# Excerpted text:
##########

= LXXIV Army Corps (Wehrmacht) =

The LXXIV Army Corps (LXXIV. Armeekorps) was an army corps of the German Wehrmacht during World War II.

== History ==
The LXXIV Army Corps was formed on 26 July 1943 as a static army corps under the authority of Oberbefehlshaber West (Army Group D) in Hanover in Wehrkreis XI. It was subordinate to the 7th Army from July 1943 to June 1944 and subsequently joined, at times, the 5th Panzer Army and the 15th Army. The initial commander of the LXXIV Army Corps was Erich Straube.

On 16 December 1944, Straube was succeeded as corps commander by Carl Püchler.

The LXXIV Army Corps was trapped in the Ruhr Pocket at the end of the war.

== Structure ==

Organizational chart of the LXXIV (74th) Army Corps
Year: Date; Subordinate units; Army; Army Group; Operational area
1943: 5 August; 266th Infantry, 346th Infantry; 7th Army; Army Group D; Brittany
5 September
4 October
8 November: 266th Infantry, 346th Infantry, 353rd Infantry
3 December
1944: 1 January
12 February: 266th Infantry, 353rd Infantry, 721st Regiment
11 March: 266th Infantry, 721st Regiment
15 April
15 May: 77th Infantry, 266th Infantry; Army Group B
12 June: 266th Infantry, 353rd Infantry
17 July: 266th Infantry; Normandy
31 August: 271st Infantry, 331st Infantry, 344th Infantry; 5th Panzer Army
16 September: 347th Infantry, 526th Infantry, 3rd Parachute; 7th Army; Northern Eifel / Aachen
13 October: 89th Infantry, 275th Infantry, 347th Infantry
5 November: 89th Infantry, 275th Infantry, 347th Infantry, 116th Panzer
26 November: 89th Infantry, 272nd Infantry, 275th Infantry, 277th Infantry, 344th Infantry
31 December: 85th Infantry, 272nd Infantry, 326th Infantry; 15th Army
1945: 19 February; 3rd Infantry, 85th Infantry, 272nd Infantry, 3rd Parachute; 5th Panzer Army; Rur
1 March: 85th Infantry, 272nd Infantry, 3rd Parachute
12 April: 3rd Infantry, 176th Infantry, 272nd Infantry, 338th Infantry, Panzer Lehr; 15th Army; Ruhr Pocket

== Noteworthy individuals ==

- Erich Straube, corps commander of LXXIV Army Corps (1 August 1943 – 16 December 1944).

##########

# Tasks to carry out:
[1] In the LXXIV Army Corps text, translate this sentence into Spanish: "The LXXIV Army Corps was trapped in the Ruhr Pocket at the end of the war."
[2] Set down word for word the stretch of the LXXIV Army Corps text from "The LXXIV Army Corps (LXXIV." through "was Erich Straube.".

Document layout detection records
##########

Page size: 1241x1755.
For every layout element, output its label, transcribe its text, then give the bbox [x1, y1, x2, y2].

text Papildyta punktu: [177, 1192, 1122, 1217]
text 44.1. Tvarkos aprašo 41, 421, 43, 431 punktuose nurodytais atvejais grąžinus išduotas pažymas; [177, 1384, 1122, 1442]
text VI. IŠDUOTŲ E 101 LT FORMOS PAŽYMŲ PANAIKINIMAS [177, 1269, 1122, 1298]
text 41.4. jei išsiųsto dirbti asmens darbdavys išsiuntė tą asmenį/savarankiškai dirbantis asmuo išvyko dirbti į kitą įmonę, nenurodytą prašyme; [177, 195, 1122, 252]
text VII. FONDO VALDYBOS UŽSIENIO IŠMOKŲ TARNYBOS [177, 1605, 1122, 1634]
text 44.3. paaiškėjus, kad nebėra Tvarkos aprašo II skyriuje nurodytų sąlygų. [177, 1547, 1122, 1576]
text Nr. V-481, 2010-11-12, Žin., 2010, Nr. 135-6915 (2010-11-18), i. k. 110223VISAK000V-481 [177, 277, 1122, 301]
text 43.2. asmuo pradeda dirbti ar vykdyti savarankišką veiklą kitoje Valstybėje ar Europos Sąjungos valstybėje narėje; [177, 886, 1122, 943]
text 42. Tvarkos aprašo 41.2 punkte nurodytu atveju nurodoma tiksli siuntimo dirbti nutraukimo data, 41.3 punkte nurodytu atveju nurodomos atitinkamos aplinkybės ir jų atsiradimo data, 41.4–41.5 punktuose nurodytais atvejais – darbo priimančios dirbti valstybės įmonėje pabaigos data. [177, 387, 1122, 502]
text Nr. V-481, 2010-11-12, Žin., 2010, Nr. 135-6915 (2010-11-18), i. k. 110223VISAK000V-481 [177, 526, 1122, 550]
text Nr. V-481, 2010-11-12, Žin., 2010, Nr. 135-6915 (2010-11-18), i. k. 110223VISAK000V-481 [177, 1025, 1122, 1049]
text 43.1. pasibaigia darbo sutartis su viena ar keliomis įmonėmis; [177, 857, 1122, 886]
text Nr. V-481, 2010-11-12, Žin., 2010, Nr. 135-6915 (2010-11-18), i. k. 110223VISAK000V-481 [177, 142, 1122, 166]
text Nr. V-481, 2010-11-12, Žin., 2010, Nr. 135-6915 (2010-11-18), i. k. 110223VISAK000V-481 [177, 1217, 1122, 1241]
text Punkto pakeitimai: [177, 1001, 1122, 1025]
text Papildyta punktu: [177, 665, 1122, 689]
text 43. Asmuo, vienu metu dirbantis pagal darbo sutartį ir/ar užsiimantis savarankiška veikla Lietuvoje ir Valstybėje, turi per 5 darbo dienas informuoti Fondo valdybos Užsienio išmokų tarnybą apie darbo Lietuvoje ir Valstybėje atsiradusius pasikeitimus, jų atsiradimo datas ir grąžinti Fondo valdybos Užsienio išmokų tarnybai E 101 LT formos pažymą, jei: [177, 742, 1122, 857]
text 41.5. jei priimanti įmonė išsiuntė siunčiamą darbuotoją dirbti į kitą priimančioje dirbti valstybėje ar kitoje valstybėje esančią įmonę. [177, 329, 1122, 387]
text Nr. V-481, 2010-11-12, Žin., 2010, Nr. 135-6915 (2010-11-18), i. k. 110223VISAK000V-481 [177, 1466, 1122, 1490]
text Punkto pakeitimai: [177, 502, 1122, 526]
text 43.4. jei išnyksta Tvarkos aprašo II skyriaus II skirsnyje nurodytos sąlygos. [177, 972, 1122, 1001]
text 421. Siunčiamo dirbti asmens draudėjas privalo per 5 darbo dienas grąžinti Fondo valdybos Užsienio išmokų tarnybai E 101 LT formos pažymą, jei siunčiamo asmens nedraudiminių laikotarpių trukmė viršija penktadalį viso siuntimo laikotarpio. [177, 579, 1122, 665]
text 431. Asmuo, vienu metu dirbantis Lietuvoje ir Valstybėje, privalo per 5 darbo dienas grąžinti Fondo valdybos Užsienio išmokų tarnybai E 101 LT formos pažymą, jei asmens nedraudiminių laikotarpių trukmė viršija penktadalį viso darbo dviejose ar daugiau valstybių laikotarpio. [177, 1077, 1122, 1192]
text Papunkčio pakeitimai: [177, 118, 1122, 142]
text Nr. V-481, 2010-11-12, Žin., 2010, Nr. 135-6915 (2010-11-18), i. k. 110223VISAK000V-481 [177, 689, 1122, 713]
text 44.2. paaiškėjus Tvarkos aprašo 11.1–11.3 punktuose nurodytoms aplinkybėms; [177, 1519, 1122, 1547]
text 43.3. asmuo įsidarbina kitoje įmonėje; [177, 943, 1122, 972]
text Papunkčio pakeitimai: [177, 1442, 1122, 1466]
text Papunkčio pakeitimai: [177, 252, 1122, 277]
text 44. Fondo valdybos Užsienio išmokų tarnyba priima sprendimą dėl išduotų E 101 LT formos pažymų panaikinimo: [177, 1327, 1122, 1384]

##########

# Answers for this exercise:
[1] El LXXIV Cuerpo de Ejército quedó atrapado en la bolsa del Ruhr al final de la guerra.

[2]
The LXXIV Army Corps (LXXIV. Armeekorps) was an army corps of the German Wehrmacht during World War II.

== History ==
The LXXIV Army Corps was formed on 26 July 1943 as a static army corps under the authority of Oberbefehlshaber West (Army Group D) in Hanover in Wehrkreis XI. It was subordinate to the 7th Army from July 1943 to June 1944 and subsequently joined, at times, the 5th Panzer Army and the 15th Army. The initial commander of the LXXIV Army Corps was Erich Straube.